- **TEXT PROVIDED**:
However, one must add another extremely important contradiction to the contradiction that exists between the Cuban people and the imperialist power circles within the US. That is the contradiction that exists within Cuban society between, on the one hand, those who govern the country, and on the other, the citizens who aspire to well-being and prosperity and do not view their rulers as decision-makers who are capable of making the necessary changes.

Those Cubans inside and outside Cuba who believe the issue can be resolved with a complete break and the removal from power of all those currently in government would do well to reflect on what is happening and what could happen, based on what has occurred in other countries that the US has occupied and dominated. Along with the current government there would be an attempt to erase all the positive aspects of the revolutionary process in its early years (universal access to healthcare and education, easier access to housing, etc).

- **REQUIRED ACTION 1**:
Answer these from the passage on Cuba:
(a) Between which two parties does the first contradiction mentioned exist?
(b) Within Cuban society, between which two groups does the other contradiction exist?
(c) Which positive aspects of the revolutionary process's early years are listed in parentheses?
The records that follow bear no relation to the passage on Cuba.

- **DATA LISTING**:
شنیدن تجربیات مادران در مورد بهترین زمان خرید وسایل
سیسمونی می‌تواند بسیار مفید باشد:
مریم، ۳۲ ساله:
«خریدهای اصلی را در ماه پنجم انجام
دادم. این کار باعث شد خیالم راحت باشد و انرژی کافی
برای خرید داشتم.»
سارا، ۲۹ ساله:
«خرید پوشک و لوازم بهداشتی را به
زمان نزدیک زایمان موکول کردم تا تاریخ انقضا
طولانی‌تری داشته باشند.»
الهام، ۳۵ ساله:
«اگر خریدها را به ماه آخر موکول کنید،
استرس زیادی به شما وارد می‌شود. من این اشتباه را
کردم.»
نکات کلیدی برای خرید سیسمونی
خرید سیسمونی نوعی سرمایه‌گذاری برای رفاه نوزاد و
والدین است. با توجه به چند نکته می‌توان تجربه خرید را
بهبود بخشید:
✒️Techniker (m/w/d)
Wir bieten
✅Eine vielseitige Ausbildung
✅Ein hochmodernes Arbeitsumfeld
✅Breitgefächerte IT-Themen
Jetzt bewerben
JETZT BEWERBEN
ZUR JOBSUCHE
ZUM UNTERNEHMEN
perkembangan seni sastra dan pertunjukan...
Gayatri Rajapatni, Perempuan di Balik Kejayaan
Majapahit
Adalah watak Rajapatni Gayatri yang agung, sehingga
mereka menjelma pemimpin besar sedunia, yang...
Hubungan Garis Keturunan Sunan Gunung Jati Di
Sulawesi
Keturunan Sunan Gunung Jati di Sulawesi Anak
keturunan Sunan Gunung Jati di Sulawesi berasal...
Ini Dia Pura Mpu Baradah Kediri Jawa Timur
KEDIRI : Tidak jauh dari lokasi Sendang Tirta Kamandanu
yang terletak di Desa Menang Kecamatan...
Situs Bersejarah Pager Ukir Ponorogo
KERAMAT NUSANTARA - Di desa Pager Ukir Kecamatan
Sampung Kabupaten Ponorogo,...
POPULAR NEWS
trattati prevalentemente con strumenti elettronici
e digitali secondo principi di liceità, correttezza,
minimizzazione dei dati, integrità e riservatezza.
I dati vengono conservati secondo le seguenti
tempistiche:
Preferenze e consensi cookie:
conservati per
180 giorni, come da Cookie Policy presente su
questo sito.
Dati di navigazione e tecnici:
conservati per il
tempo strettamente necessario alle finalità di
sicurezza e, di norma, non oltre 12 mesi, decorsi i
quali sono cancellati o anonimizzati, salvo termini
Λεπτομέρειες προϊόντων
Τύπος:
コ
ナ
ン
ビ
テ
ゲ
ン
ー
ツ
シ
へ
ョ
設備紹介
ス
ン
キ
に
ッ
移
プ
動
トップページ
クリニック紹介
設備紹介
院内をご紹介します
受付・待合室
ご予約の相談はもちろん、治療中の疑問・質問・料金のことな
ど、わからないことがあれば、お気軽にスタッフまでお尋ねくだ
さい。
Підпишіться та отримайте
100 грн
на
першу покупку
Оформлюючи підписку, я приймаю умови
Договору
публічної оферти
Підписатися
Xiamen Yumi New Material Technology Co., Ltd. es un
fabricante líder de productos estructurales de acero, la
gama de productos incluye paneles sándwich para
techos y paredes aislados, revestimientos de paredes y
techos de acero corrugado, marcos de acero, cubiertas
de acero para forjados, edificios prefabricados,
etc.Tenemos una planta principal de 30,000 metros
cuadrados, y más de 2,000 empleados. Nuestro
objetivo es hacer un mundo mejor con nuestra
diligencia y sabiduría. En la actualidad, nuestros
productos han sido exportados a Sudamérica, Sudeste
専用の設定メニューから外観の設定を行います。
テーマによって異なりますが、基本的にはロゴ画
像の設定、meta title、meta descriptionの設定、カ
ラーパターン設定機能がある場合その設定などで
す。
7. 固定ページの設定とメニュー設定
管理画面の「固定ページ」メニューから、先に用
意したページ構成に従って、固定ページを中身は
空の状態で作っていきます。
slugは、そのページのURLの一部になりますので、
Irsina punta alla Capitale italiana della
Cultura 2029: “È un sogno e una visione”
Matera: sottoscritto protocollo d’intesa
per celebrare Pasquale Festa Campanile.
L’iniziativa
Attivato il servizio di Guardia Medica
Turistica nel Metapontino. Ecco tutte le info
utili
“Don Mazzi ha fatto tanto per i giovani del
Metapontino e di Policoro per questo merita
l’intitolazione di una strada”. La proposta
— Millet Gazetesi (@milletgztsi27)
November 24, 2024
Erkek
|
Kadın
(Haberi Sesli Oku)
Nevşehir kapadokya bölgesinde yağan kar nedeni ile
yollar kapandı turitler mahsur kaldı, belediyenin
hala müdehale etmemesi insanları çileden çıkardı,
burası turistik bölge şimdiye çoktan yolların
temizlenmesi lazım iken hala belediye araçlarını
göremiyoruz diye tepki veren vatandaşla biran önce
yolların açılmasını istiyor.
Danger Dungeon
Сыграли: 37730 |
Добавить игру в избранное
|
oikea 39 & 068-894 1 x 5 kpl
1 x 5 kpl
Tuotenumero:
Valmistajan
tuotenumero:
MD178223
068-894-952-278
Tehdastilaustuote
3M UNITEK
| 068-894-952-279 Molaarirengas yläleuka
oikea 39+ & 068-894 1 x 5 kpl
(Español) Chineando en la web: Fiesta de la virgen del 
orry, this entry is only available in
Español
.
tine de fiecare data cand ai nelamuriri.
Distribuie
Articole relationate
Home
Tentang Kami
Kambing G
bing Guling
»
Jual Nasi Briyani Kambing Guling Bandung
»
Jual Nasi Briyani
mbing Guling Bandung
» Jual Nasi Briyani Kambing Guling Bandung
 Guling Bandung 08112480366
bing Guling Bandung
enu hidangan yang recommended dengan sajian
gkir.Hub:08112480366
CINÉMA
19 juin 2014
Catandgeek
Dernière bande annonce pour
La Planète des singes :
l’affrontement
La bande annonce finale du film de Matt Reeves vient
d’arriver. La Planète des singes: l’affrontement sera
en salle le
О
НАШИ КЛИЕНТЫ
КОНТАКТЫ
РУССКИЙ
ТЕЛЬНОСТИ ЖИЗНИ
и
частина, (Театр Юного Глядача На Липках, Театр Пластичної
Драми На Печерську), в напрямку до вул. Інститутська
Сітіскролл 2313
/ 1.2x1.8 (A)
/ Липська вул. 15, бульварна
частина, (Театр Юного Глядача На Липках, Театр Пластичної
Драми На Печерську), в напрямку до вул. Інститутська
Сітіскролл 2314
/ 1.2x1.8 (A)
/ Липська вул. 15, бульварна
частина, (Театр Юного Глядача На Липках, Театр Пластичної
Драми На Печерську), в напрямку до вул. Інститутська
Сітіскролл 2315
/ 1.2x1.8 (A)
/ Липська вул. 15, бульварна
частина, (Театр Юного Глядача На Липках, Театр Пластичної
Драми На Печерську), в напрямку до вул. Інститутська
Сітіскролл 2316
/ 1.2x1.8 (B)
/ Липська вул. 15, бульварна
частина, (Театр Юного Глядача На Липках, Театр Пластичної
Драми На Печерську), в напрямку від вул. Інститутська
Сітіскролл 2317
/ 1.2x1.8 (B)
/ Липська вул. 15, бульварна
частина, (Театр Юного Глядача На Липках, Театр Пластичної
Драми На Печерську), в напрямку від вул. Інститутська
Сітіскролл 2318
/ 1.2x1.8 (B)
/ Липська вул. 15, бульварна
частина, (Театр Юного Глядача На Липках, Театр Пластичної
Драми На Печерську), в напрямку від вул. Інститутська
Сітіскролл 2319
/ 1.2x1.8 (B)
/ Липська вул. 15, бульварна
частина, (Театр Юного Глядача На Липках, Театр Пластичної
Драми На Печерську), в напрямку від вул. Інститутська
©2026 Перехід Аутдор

- **REQUIRED ACTION 2**: Return the lines of the records verbatim, starting at the first line of the records and ending at the line that contains "Dati di navigazione", with both of those lines included.

- **ANSWER SPACE 1**:
(a) The Cuban people and the imperialist power circles within the US.
(b) Those who govern the country, and the citizens who aspire to well-being and prosperity and do not view their rulers as capable of making the necessary changes.
(c) Universal access to healthcare and education, and easier access to housing.

- **ANSWER SPACE 2**:
شنیدن تجربیات مادران در مورد بهترین زمان خرید وسایل
سیسمونی می‌تواند بسیار مفید باشد:
مریم، ۳۲ ساله:
«خریدهای اصلی را در ماه پنجم انجام
دادم. این کار باعث شد خیالم راحت باشد و انرژی کافی
برای خرید داشتم.»
سارا، ۲۹ ساله:
«خرید پوشک و لوازم بهداشتی را به
زمان نزدیک زایمان موکول کردم تا تاریخ انقضا
طولانی‌تری داشته باشند.»
الهام، ۳۵ ساله:
«اگر خریدها را به ماه آخر موکول کنید،
استرس زیادی به شما وارد می‌شود. من این اشتباه را
کردم.»
نکات کلیدی برای خرید سیسمونی
خرید سیسمونی نوعی سرمایه‌گذاری برای رفاه نوزاد و
والدین است. با توجه به چند نکته می‌توان تجربه خرید را
بهبود بخشید:
✒️Techniker (m/w/d)
Wir bieten
✅Eine vielseitige Ausbildung
✅Ein hochmodernes Arbeitsumfeld
✅Breitgefächerte IT-Themen
Jetzt bewerben
JETZT BEWERBEN
ZUR JOBSUCHE
ZUM UNTERNEHMEN
perkembangan seni sastra dan pertunjukan...
Gayatri Rajapatni, Perempuan di Balik Kejayaan
Majapahit
Adalah watak Rajapatni Gayatri yang agung, sehingga
mereka menjelma pemimpin besar sedunia, yang...
Hubungan Garis Keturunan Sunan Gunung Jati Di
Sulawesi
Keturunan Sunan Gunung Jati di Sulawesi Anak
keturunan Sunan Gunung Jati di Sulawesi berasal...
Ini Dia Pura Mpu Baradah Kediri Jawa Timur
KEDIRI : Tidak jauh dari lokasi Sendang Tirta Kamandanu
yang terletak di Desa Menang Kecamatan...
Situs Bersejarah Pager Ukir Ponorogo
KERAMAT NUSANTARA - Di desa Pager Ukir Kecamatan
Sampung Kabupaten Ponorogo,...
POPULAR NEWS
trattati prevalentemente con strumenti elettronici
e digitali secondo principi di liceità, correttezza,
minimizzazione dei dati, integrità e riservatezza.
I dati vengono conservati secondo le seguenti
tempistiche:
Preferenze e consensi cookie:
conservati per
180 giorni, come da Cookie Policy presente su
questo sito.
Dati di navigazione e tecnici:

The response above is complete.